Noi quindi…ci rendiamo conto, a questo punto, della continuità e anche della distanza che c’è tra questo profeta di Isaia 61 e gli altri grandi profeti di Israele.

   In effetti…il primo Isaia, Geremia, Osea, Amos, avevano dovuto minacciare il giudizio di Dio sui peccati del popolo, annunciare la catastrofe immane che avrebbe posto fino al regno della casa di Davide. Il giudizio c’è stato, la catastrofe è arrivata. E adesso c’è bisogno della grazia! Adesso, sul popolo sconfitto, punito e deportato, sul piccolo e spaurito “resto d’Israele”, è ora che risuoni l’annuncio della salvezza. Per questo…per ridare speranza a chi non spera più…e coraggio a chi trema…Dio ha unto ed ha mandato il Suo profeta! Che allora…da profeta diventa “evangelista”…cioè portatore del lieto annuncio della “volontà buona” del Signore, strumento del cambiamento che la proclamazione di questa “volontà” già opera nei cuori e negli sguardi di coloro che ascoltano, della trasformazione con cui, trasformando gli esseri umani, Dio rinnova il Suo popolo ed il mondo.

   Sì, qui c’è davvero il “nuovo”, mai visto prima e mai sentito fino ad allora, nella parte iniziale dell’oracolo, in mezzo a tante espressioni luminose, c’è una parola che ci fa paura, è la parola “vendetta”. In effetti…nella parte centrale del V.2…Isaia dice: “…..un giorno di vendetta del nostro Dio”.

In realtà questo “giorno della vendetta” è piuttosto il “giorno della consolazione”; in effetti…nella parte finale del V.2 e nel V.3 abbiamo letto che…chi ha dovuto subire violenza e schiavitù…all’irrompere del tempo della salvezza annunciato dal profeta…vedrà il suo pianto trasformato in sorriso e la loro sofferenza farsi gioia. Sì!...Al profeta sembra quasi di vedere gli esuli “non più esuli”, ma rientrati in Israele dopo la deportazione a Babilonia, impegnati al lavoro per ricostruire quello che la guerra, nella sua furia cieca, aveva demolito: “Costruiscono le antiche rovine, rialzano ciò che era prima distrutto; rinnovano le città desolate, ciò che da generazioni era in rovina, risorge”. E la consolazione dei poveri rientrati sarà tanto più piena in quanto i loro oppressori saranno i loro servi: “Degli stranieri pascolano i loro greggi, gente d’altre terre saranno vostri contadini e vignaioli …Gusterete la ricchezza delle nazioni e vi adornerete con il loro splendore…”. Tutto questo – davvero – non è un semplice canto di vendetta, cioè il grido di rancore degli oppressi che si leva ad ammettere l’oppressione degli oppressori.
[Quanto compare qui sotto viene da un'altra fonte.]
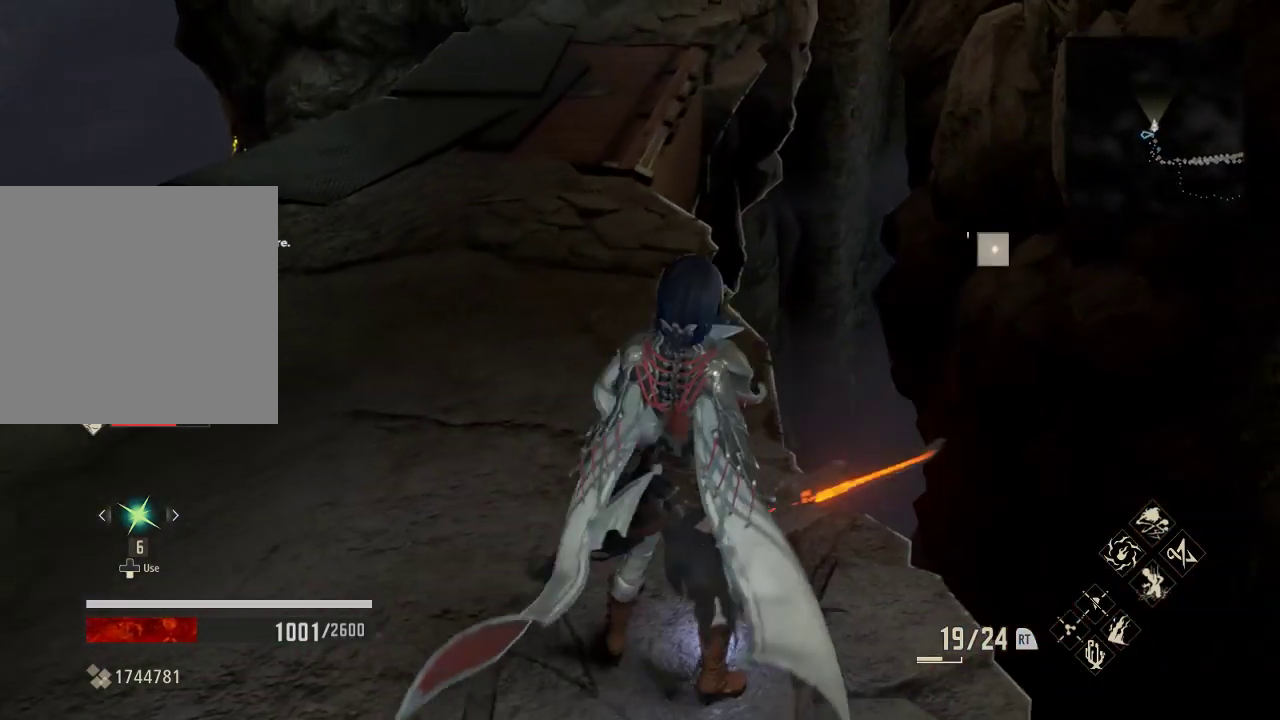
{"buttons": [], "left_stick": "left", "right_stick": "up", "events": [[333, "left_stick", "left"], [333, "right_stick", "up"]]}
E’…come dicevo prima…una questione di consolazione…e soprattutto è la rivelazione dell’onnipotenza di Dio, il Suo intervento a “rovesciare i potenti dai troni e a innalzare gli umili” e, in questo modo, a manifestare al mondo la Sua gloria. “Voi vi chiamerete sacerdoti del Signore, vi chiameranno servi del nostro Dio” che “ama il diritto e odia la rapina, e ricompensa con fedeltà e conclude con i suoi un patto eterno”, un’alleanza che non verrà mai meno.

   Come…di fronte a tutto questo…non dar spazio alla gioia? Come non sciogliere il canto della lode? E così…il profeta Isaia canta. E con lui canta tutto il popolo redento: “Sì, voglio rallegrarmi nel Signore, e l’anima mia esultare nel mio Dio, perché mi ha rivestito di abiti di salvezza, mi ha ricoperto con il manto della giustizia. Come uno sposo che cinge il suo turbante, come la sposa che si adorna di monili”.
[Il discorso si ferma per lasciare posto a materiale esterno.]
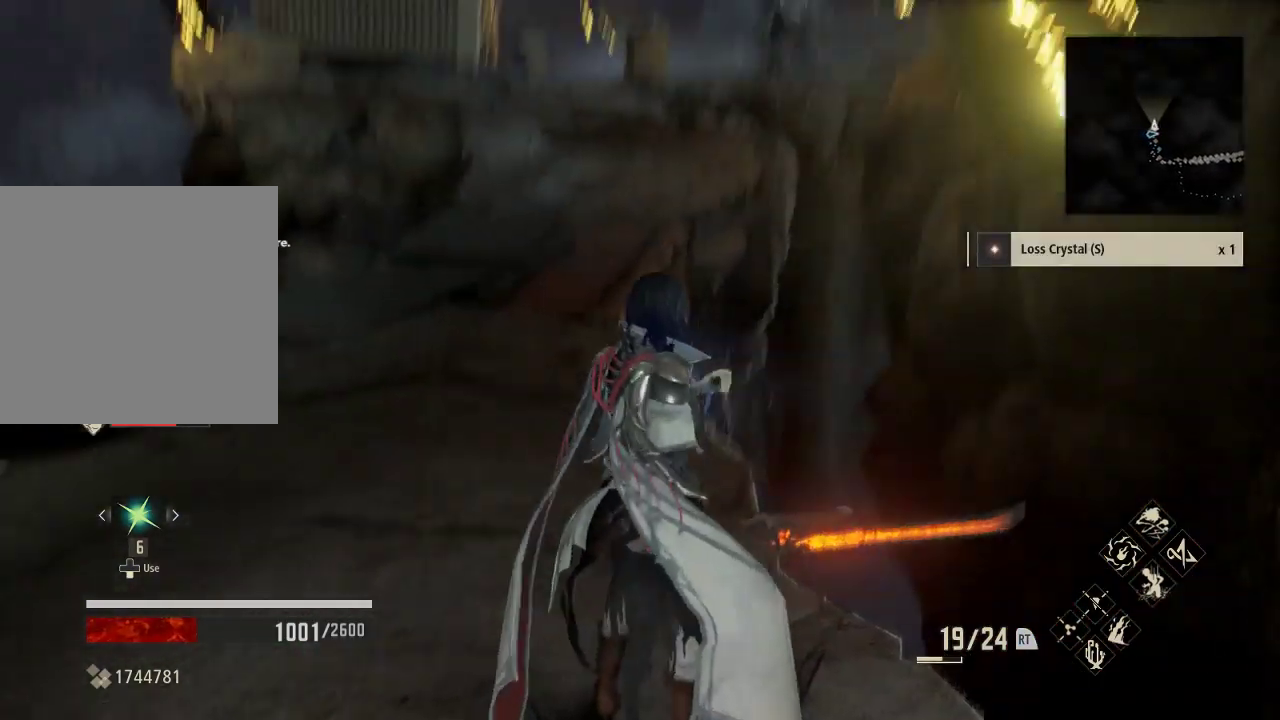
{"buttons": [], "left_stick": "left", "right_stick": "center", "events": [[33, "right_stick", "center"], [433, "right_stick", "up-right"], [500, "right_stick", "center"]]}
Ma ora…ritorniamo ai giorni nostri con quanto abbiamo letto in Luca, lì nella Sinagoga di Nazareth, in cui era cresciuto, Gesù ha applicato a sé stesso l’oracolo di Isaia 61…s’è alzato dal suo posto, s’è fatto dare il libro del profeta e ha letto il nostro testo di oggi. Poi, “mentre gli occhi di tutti nella Sinagoga erano fissi su di lui”, ha esclamato: “Oggi questa scrittura, che voi udite, si è compiuta” (cfr Luca 4:16).
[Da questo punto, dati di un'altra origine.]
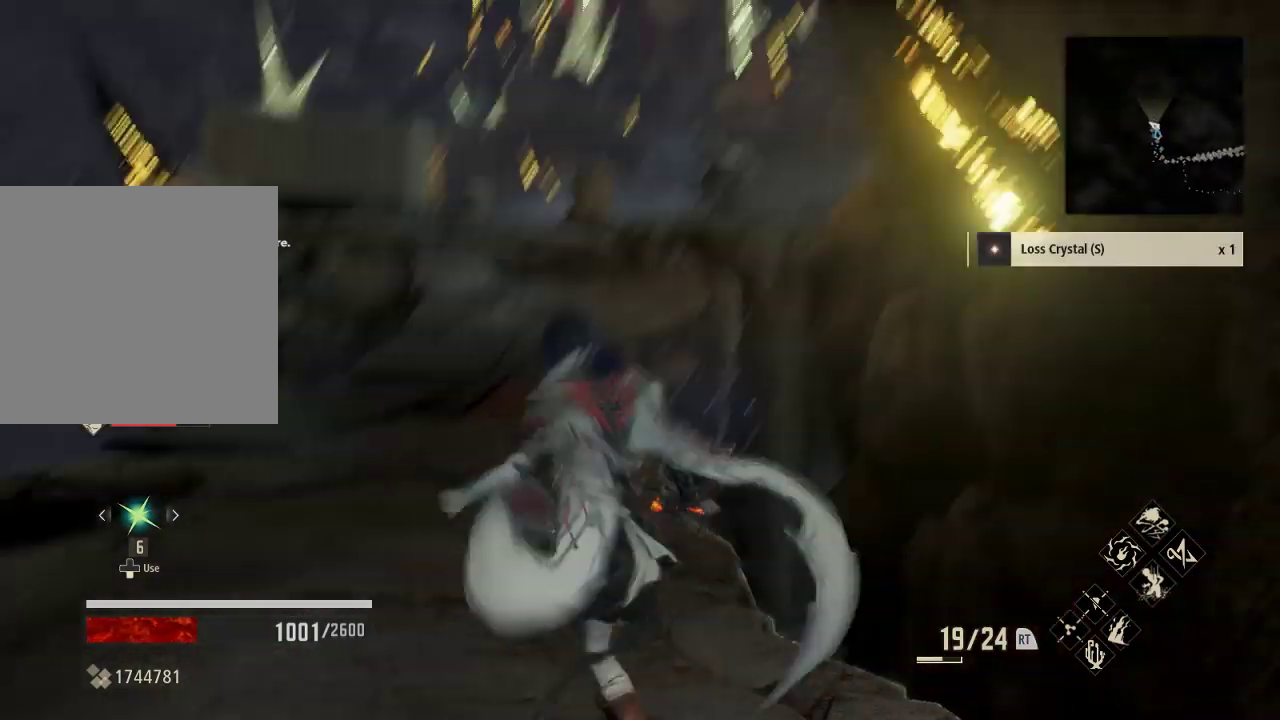
{"buttons": ["R1"], "left_stick": "up-left", "right_stick": "center", "events": [[67, "left_stick", "up-left"], [200, "R1", "down"]]}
Sì!...Gesù è “l’unto del Signore”…è il profeta ed è l’evangelista che “porta il lieto annuncio dell’amore di Dio per tutti i poveri…che fascia gli affranti di cuore e annuncia la libertà ai prigionieri”. E fa questo non solo per un tempo, e non solo per un popolo, non solo per alcuni…ma per sempre, e per tutti! Gesù è “l’anno della benevolenza di Dio” che non ha fine!    Con lui…i sogni…le speranze degli “ultimi” del mondo…di quelli che egli stesso chiama “i minimi di questi miei fratelli”…non sono più illusioni…né la vita è soltanto una breve sequenza di sconfitte e dolori. Perché Gesù è la “vendetta” e la “consolazione” di Dio! È la giustizia che denuncia il disordine ingiusto dell’ordine creato dei più forti…la forza dell’amore che vince la violenza subendola su di sé stesso, la verità che mette in luce e smaschera la menzogna dei compromessi e delle vigliaccherie umane.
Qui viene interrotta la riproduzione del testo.